*** Begin section ***
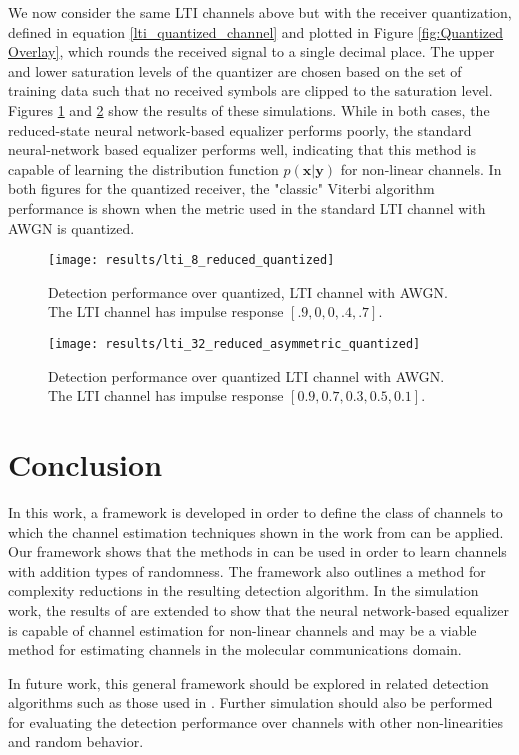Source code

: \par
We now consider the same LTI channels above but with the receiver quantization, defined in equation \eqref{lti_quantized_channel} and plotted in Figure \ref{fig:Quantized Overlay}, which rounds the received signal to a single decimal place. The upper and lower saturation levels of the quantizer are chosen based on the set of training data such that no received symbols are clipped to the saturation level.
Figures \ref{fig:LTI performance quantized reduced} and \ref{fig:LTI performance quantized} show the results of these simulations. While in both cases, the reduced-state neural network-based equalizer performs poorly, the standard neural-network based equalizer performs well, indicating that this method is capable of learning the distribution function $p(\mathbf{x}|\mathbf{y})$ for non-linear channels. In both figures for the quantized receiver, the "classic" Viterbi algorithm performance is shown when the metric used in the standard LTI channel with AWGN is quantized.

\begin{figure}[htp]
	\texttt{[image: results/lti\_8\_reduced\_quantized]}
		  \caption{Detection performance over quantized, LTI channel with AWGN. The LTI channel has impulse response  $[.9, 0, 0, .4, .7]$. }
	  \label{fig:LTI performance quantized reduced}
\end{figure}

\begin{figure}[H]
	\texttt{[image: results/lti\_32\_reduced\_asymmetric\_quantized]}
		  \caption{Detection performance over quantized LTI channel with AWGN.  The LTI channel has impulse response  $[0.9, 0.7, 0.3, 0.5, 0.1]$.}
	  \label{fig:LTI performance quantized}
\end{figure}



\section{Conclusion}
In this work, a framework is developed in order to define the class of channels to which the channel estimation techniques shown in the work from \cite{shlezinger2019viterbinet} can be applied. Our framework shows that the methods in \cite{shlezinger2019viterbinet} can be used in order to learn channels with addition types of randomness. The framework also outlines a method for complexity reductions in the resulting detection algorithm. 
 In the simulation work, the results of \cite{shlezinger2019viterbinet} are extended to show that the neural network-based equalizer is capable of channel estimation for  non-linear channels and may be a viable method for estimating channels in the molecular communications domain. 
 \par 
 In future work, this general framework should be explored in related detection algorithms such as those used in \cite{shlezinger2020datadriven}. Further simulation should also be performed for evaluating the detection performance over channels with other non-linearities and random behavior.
*** End section ***
*** Begin section ***
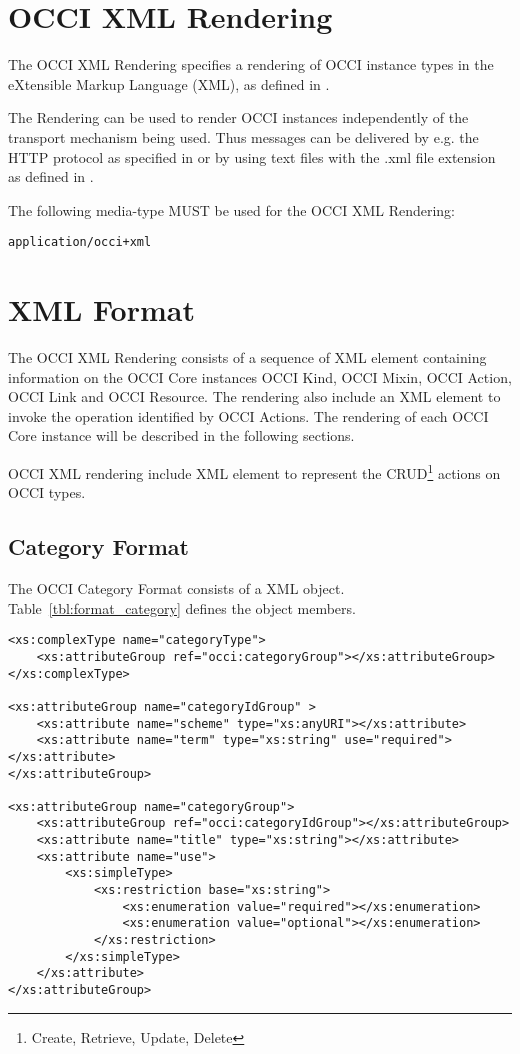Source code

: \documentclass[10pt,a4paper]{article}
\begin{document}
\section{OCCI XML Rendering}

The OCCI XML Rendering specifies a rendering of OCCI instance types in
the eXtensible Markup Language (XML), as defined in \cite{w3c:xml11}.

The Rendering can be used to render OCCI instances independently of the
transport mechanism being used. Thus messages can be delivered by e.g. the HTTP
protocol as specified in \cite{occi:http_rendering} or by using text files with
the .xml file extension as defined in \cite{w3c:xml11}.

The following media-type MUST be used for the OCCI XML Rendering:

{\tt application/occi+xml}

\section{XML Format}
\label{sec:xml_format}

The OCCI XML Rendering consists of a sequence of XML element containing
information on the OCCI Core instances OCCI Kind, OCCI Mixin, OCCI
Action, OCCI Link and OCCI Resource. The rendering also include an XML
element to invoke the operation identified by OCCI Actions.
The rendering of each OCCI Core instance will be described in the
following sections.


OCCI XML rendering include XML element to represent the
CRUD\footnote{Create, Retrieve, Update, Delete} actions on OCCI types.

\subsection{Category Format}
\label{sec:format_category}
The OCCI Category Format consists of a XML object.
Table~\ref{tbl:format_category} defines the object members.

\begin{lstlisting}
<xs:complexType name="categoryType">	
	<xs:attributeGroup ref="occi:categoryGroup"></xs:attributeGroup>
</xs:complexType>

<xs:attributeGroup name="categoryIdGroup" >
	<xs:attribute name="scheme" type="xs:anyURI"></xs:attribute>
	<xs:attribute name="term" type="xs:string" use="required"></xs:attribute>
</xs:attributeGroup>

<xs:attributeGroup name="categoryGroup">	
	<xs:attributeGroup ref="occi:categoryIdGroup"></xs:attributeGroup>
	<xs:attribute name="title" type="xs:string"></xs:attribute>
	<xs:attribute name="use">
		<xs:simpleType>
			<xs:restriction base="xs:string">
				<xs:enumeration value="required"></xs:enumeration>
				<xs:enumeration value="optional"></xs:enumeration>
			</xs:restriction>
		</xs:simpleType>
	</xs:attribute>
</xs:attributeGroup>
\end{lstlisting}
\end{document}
*** End section ***
WRITTEN TASK – The answer is the lines above between the line holding "The OCCI XML Rendering specifies" and the line holding "The OCCI XML Rendering consists", inclusive, each written out exactly, and no others.

RESULT OF THE TASK –
The OCCI XML Rendering specifies a rendering of OCCI instance types in
the eXtensible Markup Language (XML), as defined in \cite{w3c:xml11}.

The Rendering can be used to render OCCI instances independently of the
transport mechanism being used. Thus messages can be delivered by e.g. the HTTP
protocol as specified in \cite{occi:http_rendering} or by using text files with
the .xml file extension as defined in \cite{w3c:xml11}.

The following media-type MUST be used for the OCCI XML Rendering:

{\tt application/occi+xml}

\section{XML Format}
\label{sec:xml_format}

The OCCI XML Rendering consists of a sequence of XML element containing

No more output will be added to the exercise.